To ensure adequate band strength, each watch band is tested by the application of a 45 lb force in opposite directions (pulling the band on each side away from the watch face) and checking for damage where the band attaches to the face.
Speaking of bands, many dive watches come with stainless steel bracelets. Luxury watches may come with gold as well.
Popularity Of The Diver’s Watch
Ok, we’ve gone over the criteria a watch has to meet in order to be considered an ISO certified diver’s watch. Oh, I should point out that the above criteria is more specific to purely mechanical watches (no battery).
There are digital and battery powered diver’s watches as well, which will have to meet the same criteria above, but will also have a few extra considerations regarding the battery (like an indicator to tell you when the battery is running low).
As you can see, the specifications set out by the ISO are pretty intense. It’s also completely voluntary for watch brands to send their watches to the ISO for testing.
This means that most dive watches are not ISO certified.
This doesn’t necessarily mean that some of these non-certified watches wouldn’t pass the test, it just means that the watchmakers haven’t sent their watches for testing (and paid the fees that come with it).
Of course, this gives plenty of bragging rights to the watches that are ISO certified.
Regardless of whether or not a dive watch has been certified or not, it can still be a great watch to own and wear- and not just for divers.
When it comes to the popularity of these watches, I think there are a few things to consider.
First of all, these watches look great. The large face, bezel, and stainless steel bracelet are what most of us picture when we think of the perfect men’s watch.

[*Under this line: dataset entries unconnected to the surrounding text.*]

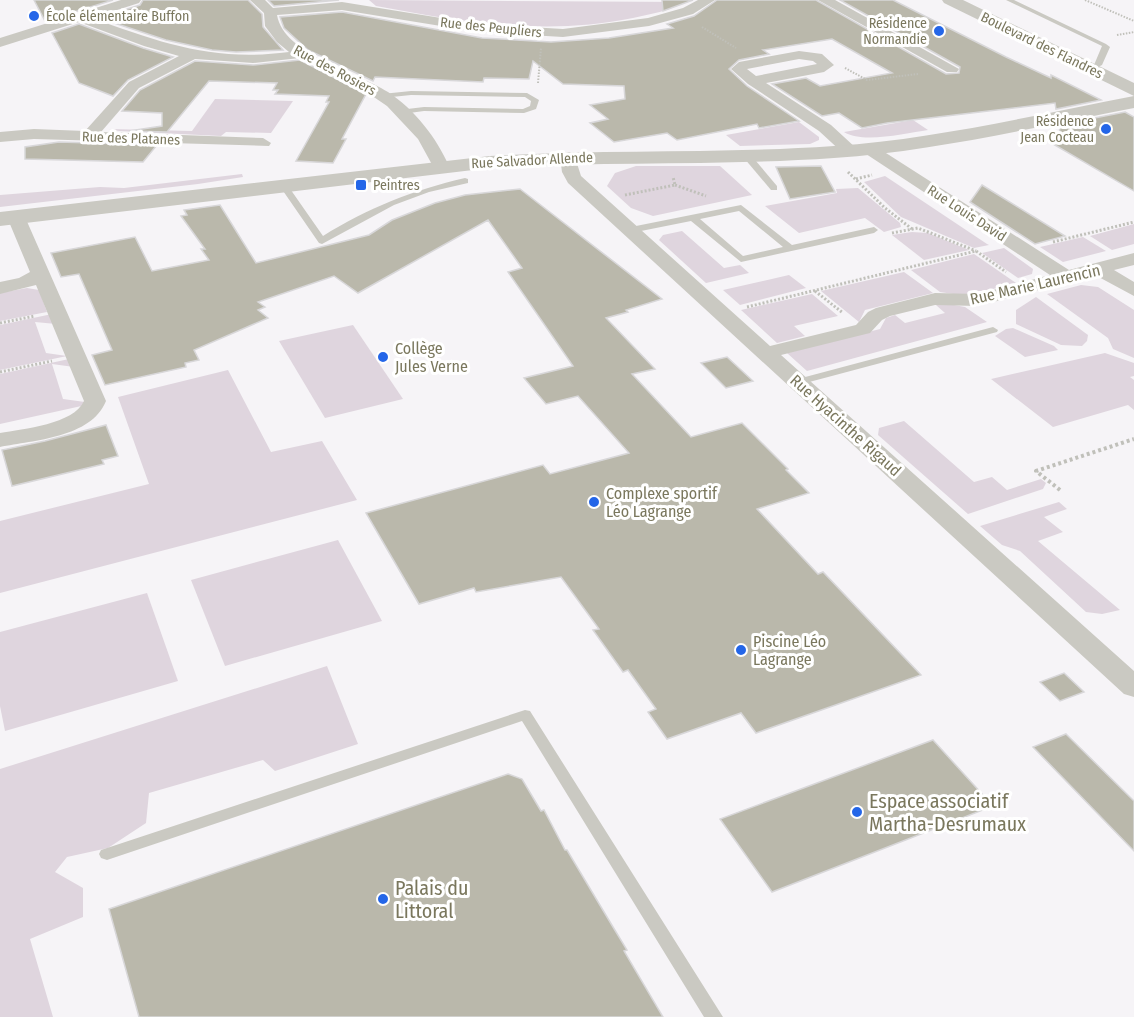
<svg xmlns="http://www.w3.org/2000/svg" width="1134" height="1017" font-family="'Fira Sans Condensed',sans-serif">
	<rect width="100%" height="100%" fill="#f6f4f7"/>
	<!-- green -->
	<g fill="#dfd5de">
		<path d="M369 0 685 2C669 11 651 14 633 18 546 36 461 22 376 6Z"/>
		<polygon points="215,99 293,101 271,133 226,132 221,136 119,131 109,129 192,131"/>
		<path d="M913 120 928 130C906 133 863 144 844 132Z"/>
		<polygon points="799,122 819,137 819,140 810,144 740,146 726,135"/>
		<polygon points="636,166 720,166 752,195 653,216 631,208 607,186 615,173"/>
		<polygon points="242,174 243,177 198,184 0,207 0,195 100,187 124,188"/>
		<polygon points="885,176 987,244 989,245 974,248 901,217 864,182"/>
		<polygon points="858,188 900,223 901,227 884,232 865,218 799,233 765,206 837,193 836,189"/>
		<polygon points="1134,224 1134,244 1112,250 1090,236"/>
		<polygon points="682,231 724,268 740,265 749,273 706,283 659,240 663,235"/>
		<polygon points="912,232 928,233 969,250 924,260 892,235"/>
		<polygon points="1083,237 1106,251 1063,262 1040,247"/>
		<polygon points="1004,248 1033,269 1032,274 1018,278 982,253"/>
		<polygon points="974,254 1016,283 966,296 940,292 911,270"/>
		<polygon points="904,272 933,293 865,310 859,322 821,291"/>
		<polygon points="789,275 806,288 740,305 723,290"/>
		<polygon points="1081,285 1098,287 1134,310 1134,358 1113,349 1108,338 1047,294"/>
		<polygon points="27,288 39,290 47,312 0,321 0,293"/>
		<polygon points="812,294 838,316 794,326 805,336 777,343 741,310"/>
		<polygon points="1036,297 1088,335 1087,341 1082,346 1061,345 1016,324 1016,310"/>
		<polygon points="943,303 965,307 987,322 807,371 787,353 880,329 886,318 895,315 905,323 945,313 936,305"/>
		<polygon points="52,314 56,324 35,322 46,353 67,356 0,370 0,325"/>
		<polygon points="353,325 403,399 325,418 279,341"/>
		<polygon points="1013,328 1054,346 1058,350 1025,357 995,336 1006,329"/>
		<polygon points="1105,353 1134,363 1134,376 1130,377 1134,380 1134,410 1128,405 1053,427 991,379"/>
		<polygon points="69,359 74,367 52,364 63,399 85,402 86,405 0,424 0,374"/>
		<polygon points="228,370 271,452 322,441 357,500 0,593 0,521 149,484 118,397"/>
		<polygon points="904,421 974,482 992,477 1007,490 1041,479 1046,483 1043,489 968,514 878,435 879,428"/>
		<polygon points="1059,502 1067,509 1044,517 1063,532 1038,541 1120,610 1102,614 1086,612 1020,551 1002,545 980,526"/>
		<polygon points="338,540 382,621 225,666 191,580"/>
		<polygon points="147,593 178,681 5,731 0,706 0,632"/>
		<polygon points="327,666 358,744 275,771 263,760 149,793 146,823 108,848 67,857 55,872 83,888 83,917 30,939 53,1017 0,1017 0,769"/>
	</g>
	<!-- building -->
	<g fill="#bab8ab" stroke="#d8d7d9" stroke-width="1.5">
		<polygon points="34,0 113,0 45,21"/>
		<polygon points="143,0 248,0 262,14 263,27 283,50 236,52 212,50 166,40 99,18 140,5"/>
		<polygon points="268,0 339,0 274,6"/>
		<polygon points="662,0 693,0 663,11"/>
		<polygon points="717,0 816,0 946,74 959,73 960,67 840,0 893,0 1006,57 1051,78 1051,75 1101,100 1056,109 1055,103 887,123 862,128 839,113 822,116 772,84 806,78 820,86 892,73 832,39 763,50 769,54 739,60 729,69 747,86 799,121 759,128 757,124 677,140 667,133 614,142 590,123 608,119 590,105 625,99 624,86 563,84 533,61 529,79 484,78 483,82 375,77 373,81 308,50 284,28 280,17 342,12 482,38 551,42 609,38 673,28 667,24 694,16"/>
		<polygon points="79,24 143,48 173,57 128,80 113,96 79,83 52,33"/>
		<polygon points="300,60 366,94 342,139 346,139 333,163 296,161 329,102 326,102 329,96 275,94 278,90 273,90 277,83 209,81 167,132 129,131 162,126 162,113 122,111 140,90 195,61 253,65"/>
		<polygon points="1125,112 1134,117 1134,191 1041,137 1060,133 1059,125"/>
		<polygon points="59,142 157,145 143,162 25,159 25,147"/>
		<polygon points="821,166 835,192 790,199 776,167"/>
		<polygon points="982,185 1065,236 1035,244 970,202"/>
		<polygon points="520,189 662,299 626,310 628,312 606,318 655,369 632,374 691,437 742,423 788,469 786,470 809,493 757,509 818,574 823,572 921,675 756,733 741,713 667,739 648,712 656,709 628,670 623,672 593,630 599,629 561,577 476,592 474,588 419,604 366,513 543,465 550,474 629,453 578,396 546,404 524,378 573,366 508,272 522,268 488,220 358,293 334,276 258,302 265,307 258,310 268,318 194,350 199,360 185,363 186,367 105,385 92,355 112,350 79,274 61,277 51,253 135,237 152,271 209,260 201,249 205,249 181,216 187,215 184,210 220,205 256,263 369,235 392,220 435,203 465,195"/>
		<polygon points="727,357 753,381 726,388 701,363"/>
		<polygon points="106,425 118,456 102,460 104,464 12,486 2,450 45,441"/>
		<polygon points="1064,673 1084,692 1060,701 1040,682"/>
		<polygon points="1066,734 1134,801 1134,851 1033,747"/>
		<polygon points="933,740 993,806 772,892 720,819"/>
		<polygon points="508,774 522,779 541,811 544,810 565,850 567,850 613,927 627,950 624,951 663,1017 139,1017 109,909"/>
	</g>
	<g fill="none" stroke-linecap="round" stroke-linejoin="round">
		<!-- path-far2 -->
		<g stroke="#c0c0ba" stroke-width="2" stroke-dasharray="1.5 1.5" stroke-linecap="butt">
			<polyline points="1085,0 1134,21"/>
			<polyline points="702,27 736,48"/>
			<polyline points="1117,35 1134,32"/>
			<polyline points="845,68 867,80 918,74"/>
			<polyline points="538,83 541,48"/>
		</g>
		<!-- path-far1 -->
		<g stroke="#c0c0ba" stroke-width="3" stroke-dasharray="2 2" stroke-linecap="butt">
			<polyline points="848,172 885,208 912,229"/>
			<polyline points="856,179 872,175"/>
			<polyline points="675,185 706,196"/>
			<polyline points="625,195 675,185 673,177"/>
			<polyline points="892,233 918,228 976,251"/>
			<polyline points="1053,242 1134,222"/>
			<polyline points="815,291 843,313"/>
			<polyline points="747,307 976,251 1006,272"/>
			<polyline points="0,323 35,316"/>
			<polyline points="0,372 52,361"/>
		</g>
		<!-- path -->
		<polyline stroke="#c0c0ba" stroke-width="4" stroke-dasharray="3 3" stroke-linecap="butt" points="1060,490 1036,471 1134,439"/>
		<!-- service -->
		<g fill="#cac9c2" fill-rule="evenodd">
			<polygon points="1006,0 1014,0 1106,44 1110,47 1102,65 1098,67 1094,65 1102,46"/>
			<polygon points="411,91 527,93 539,100 536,109 524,113 424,111 402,114 398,112 399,110 424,107 523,109 530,106 531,101 525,97 411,95 382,98 378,96 382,94"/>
			<polygon points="744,154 750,154 777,186 777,190 771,190 744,158"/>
			<path d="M465 178 468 179V183L429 192 394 205 322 244 319 243 279 185 286 183 323 236C368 208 413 190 465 178Z"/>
			<path d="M741 205 792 245 874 227 878 230 874 233 741 262 691 221 631 233 627 230 631 227ZM739 211 783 247 743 256 700 219Z"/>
			<polygon points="993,327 998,330 997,332 798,385 793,382 794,380"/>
			<polygon points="525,710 530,711 723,1017 704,1017 522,721 107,860 101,858 99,854 101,850"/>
		</g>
		<!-- minor -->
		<g fill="#cac9c2" fill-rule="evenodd">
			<path d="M121 0H141L139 3 92 18C162 43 213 62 289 52L277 42 265 26 264 13 250 0H265L273 8 342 2 478 24 563 29 648 18 683 8 698 0H715L693 14 649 26 563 37 478 32 342 10 277 15C284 55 357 72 388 92 415 110 436 137 449 166L441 171 435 170 418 139 387 106 365 91 300 58 253 63 195 59 139 88 101 132 263 138 271 143 269 146 34 139 0 142V132L34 129 85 131 129 82 179 56 144 46 79 22 0 47V38Z"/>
			<polygon points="818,0 835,0 959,69 957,72 947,72"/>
			<path d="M799 51 822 54 834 65 824 72 766 83 831 125 856 148 858 151 856 154H844L819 131 748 84 731 69 739 62ZM799 59 813 61 817 64 756 76 747 69Z"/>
			<polygon points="869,144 875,146 1069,270 1134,253 1134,265 1114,270 1134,282 1134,296 1095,275 978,306 935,305 890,316 882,320 870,333 781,355 1134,671 1134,697 1124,694 568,183 562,172 560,157 568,152 574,154 581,176 770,346 856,325 868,312 876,308 935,293 978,294 1050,275 863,152 861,149"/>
			<path d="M16 212 22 213 25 217 106 401C91 438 34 440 0 447V433C23 429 74 424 84 401L36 285 0 294V282L19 278 30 272 7 217 10 213Z"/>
		</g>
		<!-- tertiary -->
		<g fill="#cac9c2" fill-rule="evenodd">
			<polygon points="942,0 963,0 1134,83 1134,96 944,3"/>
			<path d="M1134 96V108C1035 127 935 151 834 158 720 166 605 161 490 168L0 226V212L490 156C605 149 720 154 834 146 935 139 1035 115 1134 96Z"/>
		</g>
	</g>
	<!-- markers -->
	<g fill="#2466e8" stroke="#fff" stroke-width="2">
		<circle cx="34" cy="16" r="6"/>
		<circle cx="939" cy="31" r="6"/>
		<circle cx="1106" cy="129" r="6"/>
		<rect x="355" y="179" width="12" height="12" rx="3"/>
		<circle cx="383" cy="357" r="6"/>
		<circle cx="594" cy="502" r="6"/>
		<circle cx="741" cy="650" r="6"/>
		<circle cx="857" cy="812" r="6"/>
		<circle cx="383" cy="899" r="6"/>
	</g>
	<g text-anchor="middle" stroke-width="6" stroke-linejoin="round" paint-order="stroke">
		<!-- far-poi labels -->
		<g font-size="14" fill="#7a775d" stroke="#fff" text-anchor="start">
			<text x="46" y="21">École élémentaire Buffon</text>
			<text x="927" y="28" text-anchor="end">Résidence<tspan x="927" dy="16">Normandie</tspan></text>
			<text x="1094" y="126" text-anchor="end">Résidence<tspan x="1094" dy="16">Jean Cocteau</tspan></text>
			<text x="373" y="190">Peintres</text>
		</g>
		<!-- far-street labels -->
		<g font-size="14" fill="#7a775d" stroke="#fff">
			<text transform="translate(491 27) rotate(6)" y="5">Rue des Peupliers</text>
			<text transform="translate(1042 45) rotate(26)" y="5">Boulevard des Flandres</text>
			<text transform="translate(335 70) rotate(28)" y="5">Rue des Rosiers</text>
			<text transform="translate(131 138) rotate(2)" y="5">Rue des Platanes</text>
			<text transform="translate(532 160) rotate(-3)" y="5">Rue Salvador Allende</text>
			<text transform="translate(967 213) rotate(33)" y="5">Rue Louis David</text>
		</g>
		<!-- street labels -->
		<g font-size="16" fill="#7a775d" stroke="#fff">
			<text transform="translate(1035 284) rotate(-13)" y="6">Rue Marie Laurencin</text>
			<text transform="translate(846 425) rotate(42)" y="6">Rue Hyacinthe Rigaud</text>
		</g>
		<!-- poi labels -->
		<g font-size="16" fill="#7a775d" stroke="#fff" text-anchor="start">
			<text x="395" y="354">Collège<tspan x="395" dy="18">Jules Verne</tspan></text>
			<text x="606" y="499">Complexe sportif<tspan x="606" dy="18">Léo Lagrange</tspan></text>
			<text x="753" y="647">Piscine Léo<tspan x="753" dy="18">Lagrange</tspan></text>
		</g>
		<!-- near-poi labels -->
		<g font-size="20" fill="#7a775d" stroke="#fff" text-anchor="start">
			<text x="869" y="808">Espace associatif<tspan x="869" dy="23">Martha-Desrumaux</tspan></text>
			<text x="395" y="895">Palais du<tspan x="395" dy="23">Littoral</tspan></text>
		</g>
	</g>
</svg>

Masculinity embraced at every detail.
The look we take for granted today stemmed from Rolex’s Submariner- the first diver’s watch that was waterproof to 100m. We also have Rolex to thank for the first waterproof watch period (their Oyster which debuted in 1926… great name by the way).
I’m not sure people realize how innovational Rolex has been through the years- their watches aren’t just expensive and pretty to look at.
Ok, before I get on a Rolex tangent, let’s get back to dive watches.
We have the iconic look of the traditional dive watch aiding in the style’s popularity, but price has a lot to do with it too.
You can find nice looking dive watches for as low as a couple hundred bucks. Diving watches can also make a great introduction to the world of luxury watches.
Brands like Tag Heur with their Aquaracers, provide well-made diving watches with prices in the $2000-$3000 range (I currently own an Aquaracer and love it).
Besides the look and price of these watches, something I think a lot of guys appreciate is how versatile they are.
Diving watches are built tough to withstand the pressures of being underwater, which makes them pretty indestructible on dry land.
They’re also waterproof, which is nice whether you’re a diver or not (don’t have to worry about getting them wet in the shower or pool).
And diver’s watches look great with any style. You can wear them casually as a nice sports watch or pair them with formal clothes for a night out on the town.
There’s no wrong way to wear one of these watches.
If you’re looking for a new watch or perhaps looking to invest in your first luxury watch, a diver’s watch is always a great choice. The technology and specs are admirable, but when it comes right down to it, these watches are just fun to wear.